:: 本文 ::
• • • • •

技術とは、なぜ、磨かれなければならないか。HOBO NIKKAN ITOI SHINBUN
画家・山口晃さんに訊く技術論Part2
山口晃の見ている風景。「見」続ける絵描きの創作論。 山口晃の見ている風景。「見」続ける絵描きの創作論。

画家・山口晃さんに訊く「創作論」です。
2013年の春先に
「技術とは、なぜ、磨かれなければならないか」
と題して連載し、
好評を得たコンテンツの続編でありつつ、
その枠に収まることなく縱橫に広がっていく
第一級の「つくるとは、何か」論。
絵や美術を志す人はもちろん、
真剣にものをつくっている人、
真剣に人生に向き合っている人には、
きっと、何かが、突き刺さると思います。
対象をじっと見て、感じ、手を動かし、また見、
そうしてうまれた自分の作品に、
ひっきりなしに裏切られながらも、つくる。
絵を描くということが、
こんなにもスリルに満ちた営みだったとは。
担当は「ほぼ日」奥野です。お楽しみください。

おかあさんが木っ端微塵。
──
山口さんのおっしゃる「誤変換」は、
山口さんの作品にとって、
「わるもん」なのですか、
それとも「いいもん」なのですか?
山口
んー、どうなんでしょうねえ。

時間を延ばし、要素に分解し、
その要素の近似値を描きつけていくので、
それらを継ぎはぎして、
ひとつの絵の形に仕立て上げたときには、
すさまじく、まちがっています。
──
もともとのイメージにたいして。
山口
濡れ手に粟と言うと
もうけたみたいな意味になっちゃいますけど、
脳のなかから引っ張り出すイメージが
生っぽければ生っぽいほど、
それまで覚えて身につけたものだとか、
既存のイメージのようなものが、
その「水気」に
べッチャリくっついてくる感覚です。

そして、その「引き写しまちがい」は、
まちがっているにせよ、
それが、目の前に現前化してしまうと、
こんどは、きゃつが、
何やかやと、しゃべりはじめるんです。
──
山口さんに向かって。
山口
はい、そう、で、
「や、もうしわけない、わるいんだけど、
 君じゃないんだけど」

• • • • •

:: 取り組む課題 ::
本文によると、「技術とは、なぜ、磨かれなければならないか」と題した連載が行われたのはいつですか。

:: 提供資料 ::

• • • • •

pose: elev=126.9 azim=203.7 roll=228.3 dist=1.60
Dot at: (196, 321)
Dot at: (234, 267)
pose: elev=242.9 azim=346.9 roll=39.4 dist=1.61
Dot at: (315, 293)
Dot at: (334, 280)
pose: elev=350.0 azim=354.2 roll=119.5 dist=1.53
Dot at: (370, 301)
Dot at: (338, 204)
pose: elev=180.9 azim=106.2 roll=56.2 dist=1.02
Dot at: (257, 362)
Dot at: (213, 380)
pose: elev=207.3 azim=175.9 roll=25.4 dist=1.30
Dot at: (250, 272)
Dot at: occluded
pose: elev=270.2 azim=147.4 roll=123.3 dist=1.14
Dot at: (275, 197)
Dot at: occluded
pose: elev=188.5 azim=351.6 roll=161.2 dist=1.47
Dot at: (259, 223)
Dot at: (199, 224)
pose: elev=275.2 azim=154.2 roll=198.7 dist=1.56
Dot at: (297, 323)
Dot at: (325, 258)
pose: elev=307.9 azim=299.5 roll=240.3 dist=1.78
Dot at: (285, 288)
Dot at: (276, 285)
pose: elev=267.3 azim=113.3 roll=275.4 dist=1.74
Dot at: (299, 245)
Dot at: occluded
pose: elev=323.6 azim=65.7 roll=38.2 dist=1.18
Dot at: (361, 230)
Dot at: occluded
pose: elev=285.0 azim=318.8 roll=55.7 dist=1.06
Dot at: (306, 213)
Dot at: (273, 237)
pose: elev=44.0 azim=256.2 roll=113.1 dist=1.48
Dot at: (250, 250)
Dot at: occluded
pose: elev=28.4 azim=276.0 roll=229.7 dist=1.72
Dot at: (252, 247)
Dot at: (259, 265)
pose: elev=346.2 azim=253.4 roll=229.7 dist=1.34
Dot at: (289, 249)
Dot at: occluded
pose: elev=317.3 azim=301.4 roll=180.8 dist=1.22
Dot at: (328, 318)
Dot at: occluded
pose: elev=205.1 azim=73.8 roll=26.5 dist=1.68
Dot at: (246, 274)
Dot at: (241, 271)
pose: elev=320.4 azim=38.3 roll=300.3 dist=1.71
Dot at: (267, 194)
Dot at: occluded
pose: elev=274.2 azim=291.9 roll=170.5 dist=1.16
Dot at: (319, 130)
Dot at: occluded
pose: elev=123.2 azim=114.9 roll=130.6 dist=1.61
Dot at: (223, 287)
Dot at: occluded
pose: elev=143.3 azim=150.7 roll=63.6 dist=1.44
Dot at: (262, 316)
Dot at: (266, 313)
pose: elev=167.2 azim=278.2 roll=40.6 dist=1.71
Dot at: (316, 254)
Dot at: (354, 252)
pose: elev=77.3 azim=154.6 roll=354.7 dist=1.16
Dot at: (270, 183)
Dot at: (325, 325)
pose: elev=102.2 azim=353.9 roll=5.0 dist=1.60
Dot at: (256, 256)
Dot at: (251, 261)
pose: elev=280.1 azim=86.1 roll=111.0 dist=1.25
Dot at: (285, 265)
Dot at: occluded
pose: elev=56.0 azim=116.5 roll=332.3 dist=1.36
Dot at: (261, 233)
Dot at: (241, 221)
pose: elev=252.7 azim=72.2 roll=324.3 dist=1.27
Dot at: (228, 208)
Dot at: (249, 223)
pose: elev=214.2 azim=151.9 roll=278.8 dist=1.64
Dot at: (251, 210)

• • • • •

:: 課題の解答 ::
2013年の春先です。